SIWG’s proposed rules would call for smart inverters to provide reactive power, both at fixed power-factor levels and dynamically in response to voltage changes. But for every VAR of reactive power an inverter injects onto the grid, it loses a measure of the equivalent real power that’s counted for the purposes of net metering.

The same goes for ramp rates, or settings for inverters to gradually raise or lower how much power they’re putting onto the grid, which is seen as a way to help avoid sudden solar spikes or drops from clouds passing overhead, or to help restart the grid after an outage. Because power not being delivered equals power being wasted in that moment, ramping requirements will lead to a total reduction in power that’s being compensated for under net metering -- though just how much is unclear.

While the first round of Rule 21 changes would only set automatic responses for each inverter, the next stage, which involves two-way communications, could allow utilities to remotely modify ramp rates, power factor and volt/VAR curves. The solar industry, already nervous about California’s investor-owned utilities’ fight to limit the share of payments they’re forced to make to net-metered customers, could see those capabilities as further threats to their independence from utility interference.

The SIWG’s approach to these issues was to say, “We’re going to deal with the technical issues first,” Cleveland said. “Then, we fully recognize that there have got to be some tariff changes.” These changes are already being set in place by AB 327, the California law passed this year, which orders the CPUC to extend the state’s solar net metering program, and allows the state’s IOUs to request broad changes to the way they charge residential customers for energy.

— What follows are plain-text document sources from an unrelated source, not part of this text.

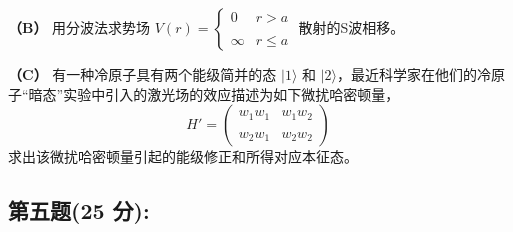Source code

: \textbf{（B）} 用分波法求势场 $V(r) = 
\begin{cases}
 0 & r > a \\\\
\infty & r \leq a 
\end{cases}$ 散射的S波相移。

\textbf{（C）} 有一种冷原子具有两个能级简并的态 $|1\rangle$ 和 $|2\rangle$，最近科学家在他们的冷原子“暗态”实验中引入的激光场的效应描述为如下微扰哈密顿量，
$$H' = \begin{pmatrix} w_1 w_1 & w_1 w_2 \\\\ w_2 w_1 & w_2 w_2\end{pmatrix}~$$
求出该微扰哈密顿量引起的能级修正和所得对应本征态。
\subsection{第五题(25 分):}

In the meantime, however, “Some of the reason for the utilities being as anxious as they are in getting this stuff in, is not to use it all over the place, but in some real critical areas where they need it,” Cleveland said. Those include long feeder lines with voltage and reactive power problems, as well as neighborhoods with lots of solar, where automated features that allow inverters to ride through voltage sags and surges, while also going offline for anti-islanding purposes, are a pressing matter.

Indeed, AB 327 also directs California’s big three investor-owned utilities to come up with ways to “identify optimal locations for the deployment of distributed resources” on their distribution grids by mid-2015. Utilities have long considered the interplay of generation and demand in transmission planning -- but AB 327’s new requirements will push that supply-demand evaluation down to distribution circuits.

“AB 327 calls for a pretty innovative distribution resource planning,” Del Chiaro said. “The utilities are being directed by the legislation to come up with some pretty comprehensive plans for how to get around the barriers to more distributed generation.” That could help bring the smart inverter issues out of the category of costly and burdensome regulations for the solar industry, and more in line with broader smart grid goals, she said.

Cleveland agreed that combining distribution grid planning with smart inverters is “absolutely a critical element. Right now, the idea is that we have these functions, and we have default values for them. But eventually, each utility will have to decide what values to put into which systems, because it could be different if it’s close to a substation, or far away,” or a host of other variables. At the same time, utilities need to align inverter capabilities with “the rest of their equipment, like capacitor banks, and load tap changers, and voltage regulators. It has to all be done together.”

“In fact, one of the ideas of the SIWG is that we will start to address this,” Cleveland said, using some of the smart inverter pilots proposed for next year as one potential test ground. Consider it one of many steps yet to come on a long and difficult journey toward distributed solar and smart grid learning to be friends.